── 文書の一部

さらに上の級を目指す良いきっかけになりそうです。
英検で満点スコアに近づくための勉強法を紹介
英検3級以上に合格するためには、一次試験のリーディング、ライティング、リスニング、二次試験のスピーキング、すべてパートの対策が必要です。
まず英検のHPに公開されている過去問を解いて、問題の形式や傾向を把握しましょう。
英検2級、3級に合格するための詳しい勉強法については以下の記事で紹介しています。
さらに英検で満点スコアに近づくためには英語力を土台から鍛える必要があります。
日頃から出来るだけ多くの英語をインプットすること、自分の意見などを英語でアウトプットする習慣を身につけることが重要です。
スキマ時間に取り組めて、毎日無理なく続けられる英語学習法を紹介します。
小説や漫画を読む
リーディング力をアップさせるには英語で小説や漫画を読むのがおすすめです。
小説を読む
自分の英語レベルに合った、簡単に読めるものをたくさん読みましょう。
分からない単語は推測しながら読むことでリーディング力の強化につながります。
挫折しないよう興味のあるジャンルを選ぶことが重要です。
日本作家の好きな作品を英語版で読むのも良いでしょう。
漫画を読む
漫画はリアルな英会話表現を学ぶのに役立ちます。
センテンスが短く、絵から内容を推測できるので読みやすいです。
お気に入りの漫画を英語で読めば楽しく続けられます。
初めはバイリンガル版を選ぶのも良いでしょう。
枠の外に日本語のセリフも書かれているのですぐに意味を確認できます。
リスニングはニュースや洋画を見よう
リスニング力向上には外国のニュース動画や、海外映画を視聴するのが有効です。
毎日見ることで耳が英語のリスニングに慣れていきます。
外国のニュース動画を見る
外国メディアのHPやYouTubeチャンネルなどで、ニュース動画をチェックしましょう。
CNN、ABC NEWS、BBCなどが有名です。

────
── データ抜粋

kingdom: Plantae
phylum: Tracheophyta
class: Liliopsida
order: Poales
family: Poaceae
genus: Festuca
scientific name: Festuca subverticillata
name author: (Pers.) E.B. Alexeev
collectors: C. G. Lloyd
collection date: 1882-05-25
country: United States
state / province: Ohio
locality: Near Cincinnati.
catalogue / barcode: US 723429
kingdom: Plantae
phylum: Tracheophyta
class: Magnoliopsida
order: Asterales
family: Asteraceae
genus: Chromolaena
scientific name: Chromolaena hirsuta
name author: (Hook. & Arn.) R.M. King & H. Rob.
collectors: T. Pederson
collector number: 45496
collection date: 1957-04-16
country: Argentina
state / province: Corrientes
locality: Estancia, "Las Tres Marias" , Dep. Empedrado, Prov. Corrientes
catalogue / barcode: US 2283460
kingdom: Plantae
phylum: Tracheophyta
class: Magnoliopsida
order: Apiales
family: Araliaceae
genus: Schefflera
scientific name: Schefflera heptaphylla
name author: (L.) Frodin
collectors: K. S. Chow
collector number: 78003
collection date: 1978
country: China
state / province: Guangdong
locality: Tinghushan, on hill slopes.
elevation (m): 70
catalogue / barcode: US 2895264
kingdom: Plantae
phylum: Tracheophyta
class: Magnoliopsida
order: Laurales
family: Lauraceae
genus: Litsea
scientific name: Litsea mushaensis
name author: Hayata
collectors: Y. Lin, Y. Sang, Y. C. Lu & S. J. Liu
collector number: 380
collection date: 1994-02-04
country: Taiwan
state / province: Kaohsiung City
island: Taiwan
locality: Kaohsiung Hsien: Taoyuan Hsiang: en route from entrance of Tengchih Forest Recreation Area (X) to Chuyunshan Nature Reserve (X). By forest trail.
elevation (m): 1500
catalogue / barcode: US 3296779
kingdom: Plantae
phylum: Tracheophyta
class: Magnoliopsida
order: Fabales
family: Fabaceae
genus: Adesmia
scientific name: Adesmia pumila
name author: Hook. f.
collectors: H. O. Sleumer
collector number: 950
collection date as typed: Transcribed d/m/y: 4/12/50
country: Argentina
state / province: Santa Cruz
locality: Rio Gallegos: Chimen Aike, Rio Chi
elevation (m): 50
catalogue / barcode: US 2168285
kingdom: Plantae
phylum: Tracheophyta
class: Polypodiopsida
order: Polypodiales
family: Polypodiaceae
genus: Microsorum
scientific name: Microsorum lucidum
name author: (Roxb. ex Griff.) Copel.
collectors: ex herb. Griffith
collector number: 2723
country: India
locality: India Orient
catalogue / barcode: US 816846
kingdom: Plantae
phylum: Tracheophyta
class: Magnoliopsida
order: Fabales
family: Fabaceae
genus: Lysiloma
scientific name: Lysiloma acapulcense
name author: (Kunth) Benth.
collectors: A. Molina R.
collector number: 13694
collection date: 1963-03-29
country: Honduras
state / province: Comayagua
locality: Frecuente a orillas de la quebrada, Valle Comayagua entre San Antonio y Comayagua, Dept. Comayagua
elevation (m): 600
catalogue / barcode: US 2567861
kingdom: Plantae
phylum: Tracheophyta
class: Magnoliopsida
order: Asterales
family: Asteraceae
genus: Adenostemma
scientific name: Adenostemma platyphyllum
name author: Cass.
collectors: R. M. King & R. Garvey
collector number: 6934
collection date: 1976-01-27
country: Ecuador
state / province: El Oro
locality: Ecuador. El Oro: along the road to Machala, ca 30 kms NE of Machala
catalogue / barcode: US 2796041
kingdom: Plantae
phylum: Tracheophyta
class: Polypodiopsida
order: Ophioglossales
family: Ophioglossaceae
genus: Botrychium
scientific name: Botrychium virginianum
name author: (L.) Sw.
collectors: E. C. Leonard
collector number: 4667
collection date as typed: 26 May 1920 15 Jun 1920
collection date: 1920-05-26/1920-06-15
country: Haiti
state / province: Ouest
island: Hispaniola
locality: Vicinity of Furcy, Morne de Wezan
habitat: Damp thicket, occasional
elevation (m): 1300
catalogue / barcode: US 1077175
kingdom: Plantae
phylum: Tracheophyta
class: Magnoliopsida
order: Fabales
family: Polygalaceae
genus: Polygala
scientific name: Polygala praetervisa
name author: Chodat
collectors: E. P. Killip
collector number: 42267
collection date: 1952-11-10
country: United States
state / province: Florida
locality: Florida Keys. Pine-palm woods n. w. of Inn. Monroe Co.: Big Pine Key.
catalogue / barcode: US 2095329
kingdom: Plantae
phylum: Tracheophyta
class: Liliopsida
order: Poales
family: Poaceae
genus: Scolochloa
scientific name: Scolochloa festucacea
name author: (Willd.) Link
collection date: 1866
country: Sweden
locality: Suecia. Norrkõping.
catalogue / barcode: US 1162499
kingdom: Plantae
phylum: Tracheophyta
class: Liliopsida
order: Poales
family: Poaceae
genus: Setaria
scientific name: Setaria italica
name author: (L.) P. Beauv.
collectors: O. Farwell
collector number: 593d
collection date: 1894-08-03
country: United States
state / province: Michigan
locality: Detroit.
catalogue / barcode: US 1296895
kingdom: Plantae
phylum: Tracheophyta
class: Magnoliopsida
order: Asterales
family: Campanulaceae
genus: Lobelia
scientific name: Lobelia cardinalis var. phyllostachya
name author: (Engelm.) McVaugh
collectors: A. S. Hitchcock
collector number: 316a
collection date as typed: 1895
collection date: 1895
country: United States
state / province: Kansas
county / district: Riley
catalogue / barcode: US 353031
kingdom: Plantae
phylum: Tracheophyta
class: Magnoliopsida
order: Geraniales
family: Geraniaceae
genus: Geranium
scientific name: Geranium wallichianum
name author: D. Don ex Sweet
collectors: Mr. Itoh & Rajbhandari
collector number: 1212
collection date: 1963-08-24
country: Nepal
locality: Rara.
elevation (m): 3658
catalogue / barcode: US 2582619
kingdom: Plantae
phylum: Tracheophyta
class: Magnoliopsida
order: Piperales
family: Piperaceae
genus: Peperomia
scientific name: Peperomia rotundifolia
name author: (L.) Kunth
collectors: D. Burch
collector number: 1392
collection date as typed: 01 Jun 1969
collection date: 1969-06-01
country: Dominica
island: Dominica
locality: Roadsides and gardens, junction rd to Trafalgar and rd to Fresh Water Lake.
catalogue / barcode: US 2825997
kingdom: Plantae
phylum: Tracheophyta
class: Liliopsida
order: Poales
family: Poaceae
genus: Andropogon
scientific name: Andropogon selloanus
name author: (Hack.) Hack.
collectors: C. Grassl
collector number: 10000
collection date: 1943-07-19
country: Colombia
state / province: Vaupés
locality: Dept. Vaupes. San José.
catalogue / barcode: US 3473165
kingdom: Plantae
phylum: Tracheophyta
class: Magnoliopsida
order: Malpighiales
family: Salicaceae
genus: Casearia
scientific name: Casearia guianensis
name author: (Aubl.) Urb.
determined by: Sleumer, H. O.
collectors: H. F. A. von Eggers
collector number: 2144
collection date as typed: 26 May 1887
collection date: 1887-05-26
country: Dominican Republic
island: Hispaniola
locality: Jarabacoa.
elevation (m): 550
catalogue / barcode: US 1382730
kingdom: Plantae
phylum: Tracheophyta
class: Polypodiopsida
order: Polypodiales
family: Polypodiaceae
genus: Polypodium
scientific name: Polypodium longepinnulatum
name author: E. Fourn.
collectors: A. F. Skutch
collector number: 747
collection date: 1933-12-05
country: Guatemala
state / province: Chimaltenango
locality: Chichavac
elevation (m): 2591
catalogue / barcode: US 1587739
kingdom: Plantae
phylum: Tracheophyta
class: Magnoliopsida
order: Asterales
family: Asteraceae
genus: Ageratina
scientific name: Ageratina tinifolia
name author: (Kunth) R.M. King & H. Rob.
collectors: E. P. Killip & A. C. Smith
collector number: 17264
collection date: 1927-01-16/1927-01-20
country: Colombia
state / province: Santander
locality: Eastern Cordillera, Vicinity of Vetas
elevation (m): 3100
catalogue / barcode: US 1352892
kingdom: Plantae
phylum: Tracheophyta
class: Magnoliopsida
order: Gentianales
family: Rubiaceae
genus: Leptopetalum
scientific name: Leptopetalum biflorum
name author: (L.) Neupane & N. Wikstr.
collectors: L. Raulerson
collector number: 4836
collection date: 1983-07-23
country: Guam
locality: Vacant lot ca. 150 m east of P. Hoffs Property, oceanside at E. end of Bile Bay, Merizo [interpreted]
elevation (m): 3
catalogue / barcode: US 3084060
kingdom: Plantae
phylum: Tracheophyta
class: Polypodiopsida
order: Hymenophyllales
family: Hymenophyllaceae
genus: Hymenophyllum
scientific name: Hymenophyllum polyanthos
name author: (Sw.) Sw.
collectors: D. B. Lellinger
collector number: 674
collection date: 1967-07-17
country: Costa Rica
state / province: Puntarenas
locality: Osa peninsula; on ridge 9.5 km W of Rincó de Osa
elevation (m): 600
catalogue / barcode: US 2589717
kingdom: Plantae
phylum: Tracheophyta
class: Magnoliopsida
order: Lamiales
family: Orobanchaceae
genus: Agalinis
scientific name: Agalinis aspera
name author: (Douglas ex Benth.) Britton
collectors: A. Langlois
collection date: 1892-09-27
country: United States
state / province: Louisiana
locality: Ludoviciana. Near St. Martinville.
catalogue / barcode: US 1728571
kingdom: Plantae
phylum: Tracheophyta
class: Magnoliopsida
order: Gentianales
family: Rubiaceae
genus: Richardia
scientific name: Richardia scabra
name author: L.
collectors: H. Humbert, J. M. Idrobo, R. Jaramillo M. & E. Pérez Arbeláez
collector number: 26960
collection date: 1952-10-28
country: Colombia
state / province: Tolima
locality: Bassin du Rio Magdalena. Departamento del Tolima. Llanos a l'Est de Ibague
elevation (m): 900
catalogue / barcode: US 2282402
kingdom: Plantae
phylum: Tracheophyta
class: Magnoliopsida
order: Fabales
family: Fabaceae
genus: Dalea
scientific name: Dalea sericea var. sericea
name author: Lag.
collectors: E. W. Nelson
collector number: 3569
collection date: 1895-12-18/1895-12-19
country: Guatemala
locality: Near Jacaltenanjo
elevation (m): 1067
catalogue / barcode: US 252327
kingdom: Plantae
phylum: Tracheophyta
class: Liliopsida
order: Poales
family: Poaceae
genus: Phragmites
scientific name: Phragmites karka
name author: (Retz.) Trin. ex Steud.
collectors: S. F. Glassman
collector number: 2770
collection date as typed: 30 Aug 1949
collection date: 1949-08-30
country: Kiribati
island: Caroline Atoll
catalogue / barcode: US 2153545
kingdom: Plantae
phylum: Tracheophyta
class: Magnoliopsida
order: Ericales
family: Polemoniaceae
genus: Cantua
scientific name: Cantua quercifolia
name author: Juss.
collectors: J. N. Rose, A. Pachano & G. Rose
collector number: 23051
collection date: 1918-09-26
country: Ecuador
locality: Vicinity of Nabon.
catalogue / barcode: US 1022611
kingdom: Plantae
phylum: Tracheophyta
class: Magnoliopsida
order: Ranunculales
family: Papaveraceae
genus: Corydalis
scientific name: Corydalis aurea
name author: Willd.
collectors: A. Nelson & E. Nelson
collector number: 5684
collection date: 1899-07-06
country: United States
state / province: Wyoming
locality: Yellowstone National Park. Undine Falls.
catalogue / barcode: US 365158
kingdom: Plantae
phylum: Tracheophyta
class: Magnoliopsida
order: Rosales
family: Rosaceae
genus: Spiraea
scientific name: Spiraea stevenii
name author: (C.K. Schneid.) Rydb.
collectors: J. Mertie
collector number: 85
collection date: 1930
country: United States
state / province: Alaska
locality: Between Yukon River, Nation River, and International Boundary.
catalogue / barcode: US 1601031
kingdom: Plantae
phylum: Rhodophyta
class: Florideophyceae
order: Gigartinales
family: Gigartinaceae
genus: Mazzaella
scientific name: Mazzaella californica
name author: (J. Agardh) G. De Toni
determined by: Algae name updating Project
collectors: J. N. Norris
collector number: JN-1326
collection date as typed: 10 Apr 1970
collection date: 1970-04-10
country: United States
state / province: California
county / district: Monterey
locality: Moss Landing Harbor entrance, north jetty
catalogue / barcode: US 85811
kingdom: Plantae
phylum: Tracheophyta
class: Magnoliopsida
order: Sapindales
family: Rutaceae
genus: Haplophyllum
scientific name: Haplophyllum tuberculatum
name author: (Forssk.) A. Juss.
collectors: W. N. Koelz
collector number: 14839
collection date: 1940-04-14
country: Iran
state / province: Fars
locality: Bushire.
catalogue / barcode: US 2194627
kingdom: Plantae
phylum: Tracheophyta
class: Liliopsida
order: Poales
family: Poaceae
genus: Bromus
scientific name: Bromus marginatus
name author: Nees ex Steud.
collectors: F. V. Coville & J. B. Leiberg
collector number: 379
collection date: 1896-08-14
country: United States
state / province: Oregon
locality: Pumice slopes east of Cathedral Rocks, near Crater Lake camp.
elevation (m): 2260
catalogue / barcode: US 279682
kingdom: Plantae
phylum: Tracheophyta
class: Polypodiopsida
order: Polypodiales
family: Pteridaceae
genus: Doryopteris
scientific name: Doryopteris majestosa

────

**取り組み方:**
英検の勉強法を紹介した文章を、最後の文の後から書き継ぎなさい。

**解答欄:**
YouTube動画は字幕ボタンで英語字幕を出せる場合がほとんどなので必要な方は活用してください。
VOAやBBC Learning Englishなど、英語を母語としない学習者向けのサイトではスピードがゆっくりで理解しやすい英語が話されています。
海外映画を見る
海外映画でもリスニングの練習ができます。
以下の手順で見るのがおすすめです。
①音声は英語、字幕は日本語で見る。
②音声と字幕、どちらも英語で見る。
③英語音声のみ、字幕なしで見る。
英語のセリフを字幕なしでそのまま聞き取れるようになるのが目標です。
ライティングは日記やSNSを活用
ライティング力を鍛えるには日記を英語で書いたり、SNSを活用して英語で交流したりするのがおすすめです。
英語でアウトプットする力がつくと、スピーキング力強化にもつながります。
日記を英語で書く
日々のできごとや自分の考えを英語で考え、表現する力が身につきます。
ネイティブスピーカーの先生や友達がいる方は内容をチェックしてもらうといいでしょう。
文法の間違いを指摘してもらったり、より自然な英語表現を教えてもらったりすることで着実にライティング力がアップします。
SNSを活用
Twitter、InstagramなどのSNSを活用して英語で交流するのも良い方法です。
自分が伝えたいことを英語で書いて発信すると、英語でコメントがもらえることもあります。
まずは好きな海外俳優やアーティストなどをフォローし、英語で情報を得るところからはじめてみましょう。
英検の満点は入試や就職に有利となる?
英検を入試や就職に活かしたい場合は、満点を取ることよりも、より上位級への合格を目指す方が効果的です。
英検は何級を持っているかで英語力をはかる試験なので、満点でも何級かによっては英語力のアピールに繋がりにくいことがあります。
ただし、成績優秀者は英検協会から表彰されるメリットがあるので、「受けるからには高い目標が欲しい」「賞状やバッジが欲しい」という方は満点を目指して学習するのも良いでしょう。
英検が評価されやすいのは2級以上から
英検が入試や就職で評価されやすいのは、高卒レベルの2級以上からです。
2014年度以降、英検の合格証明書にはCSEスコアが表示されるようになりました。
英検2級以上を満点で取れれば就職や入試で有利になる可能性があります。
外資系企業や海外での就職を希望する場合は、英検よりも世界的に使用されているTOEFLやIELTS、TOEICなどの受験も視野にいれることをおすすめします。
英検満点とIELTS、TOEFLを比較
TOEFLやIELTS、TOEICはスコアで英語力をはかる試験です。
これらの試験において、満点スコアは極めて高い英語力の証明になります。
英検とその他の英語能力試験のスコア換算は以下のようになります。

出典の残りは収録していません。